I remember at one time on one of the donkey websites seeing a booklet you could purchase to learn more about trimming your own donkeys' feet. I have a farrier, but I trim my mini and my Arab mare myself, and would like to do the donkeys' as well. I have never tried this, however a friend of mine swears by just filing off their hooves regularly. So regularly, that they don't NEED actual "trimming."

I think this is a "natural" foot method she learned....anyone else have any knowledge on this?

Angie


----------



## FlatCreekFarm (Aug 25, 2007)

[SIZE=10pt]Angie, I sent for the hoof packet from ADMS (haven't received it yet). Here is the website: [/SIZE]

ADMS website

(Their e-mail is [email protected])

Someone said it was only a couple of bucks, but when I e-mailed them here was their response:

"Yes, it is a lot of information about donkey hooves , and general info on trimming.

If you can please send a postal mailing address, we can send it with the billing slip (it's $10)."

We have a farrier friend, familiar with donkey hooves, and he is also going to guide us through the first time.. thank goodness :aktion033:


----------



## MeadowRidge Farm (Aug 25, 2007)

The angel of a donkeys hoof is differant them a horse, so if you have never done a donkey before I would suggest you watch a farrier who is familiar with donkey hooves a few times before you try to do your own.

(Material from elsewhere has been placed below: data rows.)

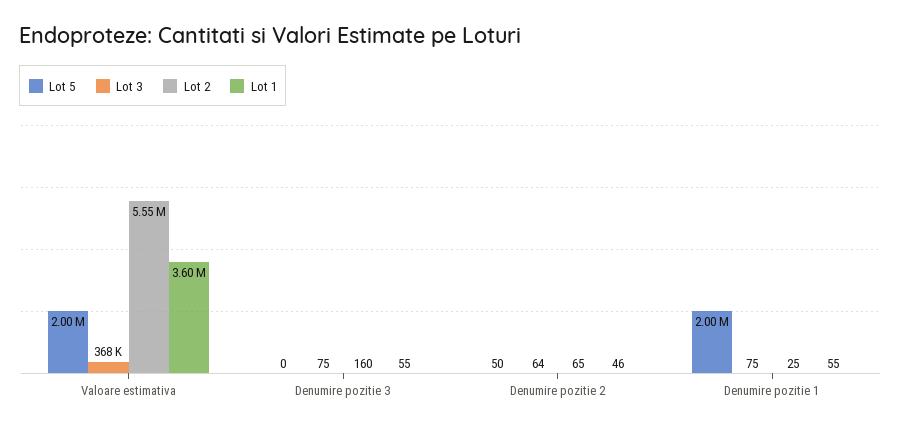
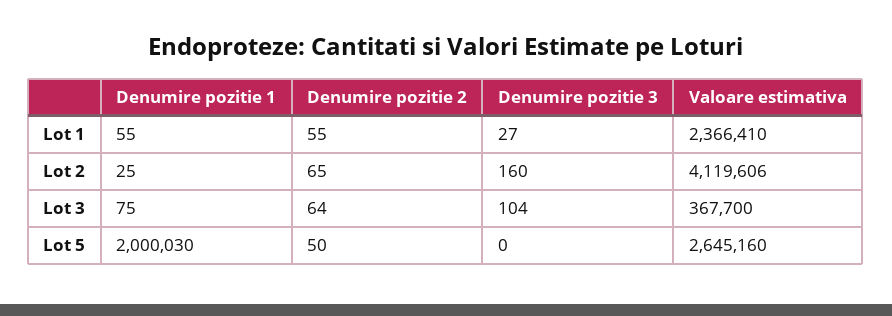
  {
    "Lot 5": {
-     "Valoare estimativa": 2000000,
+     "Valoare estimativa": 2645160,
      "Denumire pozitie 3": 0,
      "Denumire pozitie 2": 50,
      "Denumire pozitie 1": 2000030
    },
    "Lot 3": {
      "Valoare estimativa": 367700,
-     "Denumire pozitie 3": 75,
+     "Denumire pozitie 3": 104,
      "Denumire pozitie 2": 64,
      "Denumire pozitie 1": 75
    },
    "Lot 2": {
-     "Valoare estimativa": 5550000,
+     "Valoare estimativa": 4119606,
      "Denumire pozitie 3": 160,
      "Denumire pozitie 2": 65,
      "Denumire pozitie 1": 25
    },
    "Lot 1": {
-     "Valoare estimativa": 3600000,
+     "Valoare estimativa": 2366410,
-     "Denumire pozitie 3": 55,
+     "Denumire pozitie 3": 27,
-     "Denumire pozitie 2": 46,
+     "Denumire pozitie 2": 55,
      "Denumire pozitie 1": 55
    }
  }

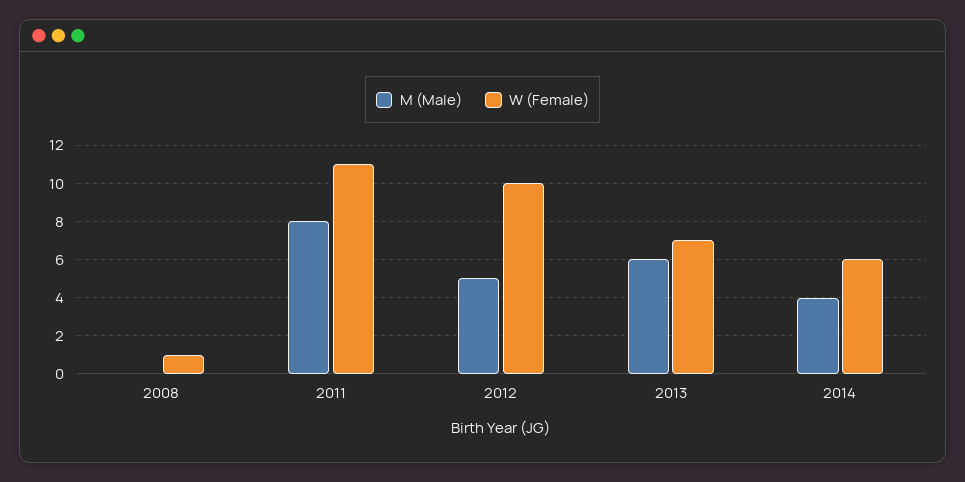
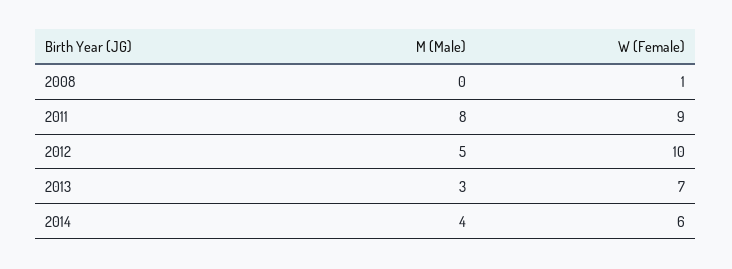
  {
    "M (Male)": {
      "2008": 0,
      "2011": 8,
      "2012": 5,
-     "2013": 6,
+     "2013": 3,
      "2014": 4
    },
    "W (Female)": {
      "2008": 1,
-     "2011": 11,
+     "2011": 9,
      "2012": 10,
      "2013": 7,
      "2014": 6
    }
  }

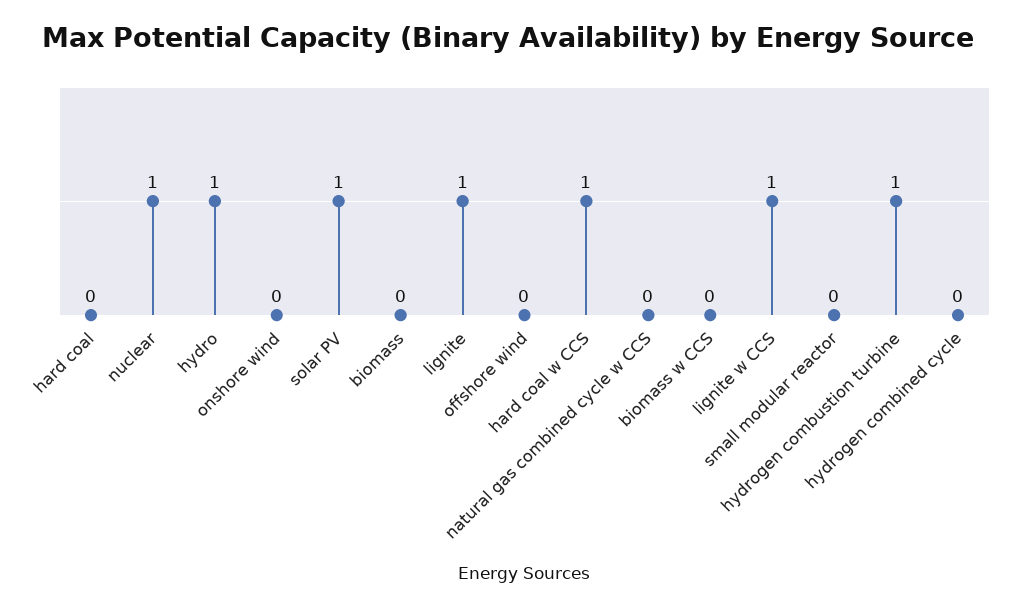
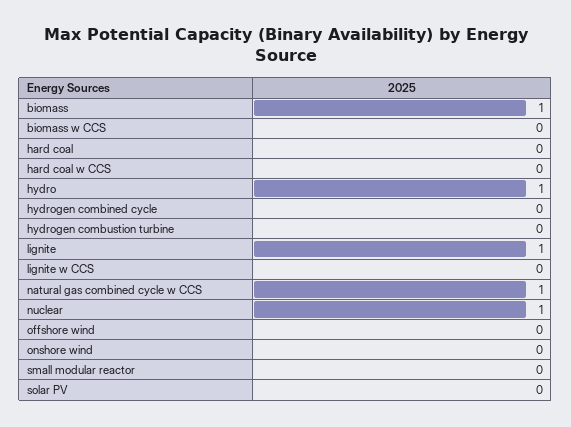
  {
    "hard coal": 0,
    "nuclear": 1,
    "hydro": 1,
    "onshore wind": 0,
-   "solar PV": 1,
+   "solar PV": 0,
-   "biomass": 0,
+   "biomass": 1,
    "lignite": 1,
    "offshore wind": 0,
-   "hard coal w CCS": 1,
+   "hard coal w CCS": 0,
-   "natural gas combined cycle w CCS": 0,
+   "natural gas combined cycle w CCS": 1,
    "biomass w CCS": 0,
-   "lignite w CCS": 1,
+   "lignite w CCS": 0,
    "small modular reactor": 0,
-   "hydrogen combustion turbine": 1,
+   "hydrogen combustion turbine": 0,
    "hydrogen combined cycle": 0
  }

Once your donkey is trimmed to the right angel, then you can just file as long as you keep the angle right. ADMS does put out a packet on donkey and trimmings, but when I got it I only paid ..around $4.00 but that was awhile ago. If Shawna reads this, I think she has a good site on natural trimming. Corinne


----------



## VerticallyChallenged (Aug 25, 2007)

Thanks,

I've got a call into my farrier to see if he can guide me with this or if I need to find someone else to do it... I didn't know ADMS offered that packet...I just sent a bunch of paperwork into them...I will contact her and see. It seems like the angles of their hooves are more similar to my clubfooted mini than a regular horse. I do his feet...after my farrier walked me through it several times. He comes out for two of my full sized horses, both of them need some corrective trimming, so he's checked my work. I figured after being familiar with working with my mini's angles, this should be easy for me to grasp. I will look into that packet, and talk to my farrier as well. He's not due out here for another month yet, and I was hoping to get more informed before he comes, so I have a better understanding.

I was just curious with what my friend said...she files all of her critters (foals, to donkeys, to drafts) very regularly (like weekly) instead of having them trimmed every 8 weeks or so. Seems like if you have the angles as they should be, and keep on it, that it makes sense....

Angie


----------



## JumpinJackFarm (Aug 26, 2007)

Angie...this is the BEST site





:

TrimmingDonksHooves

It is a slide show and it VERY informative.

Shawna shared this site with us awhile back.


----------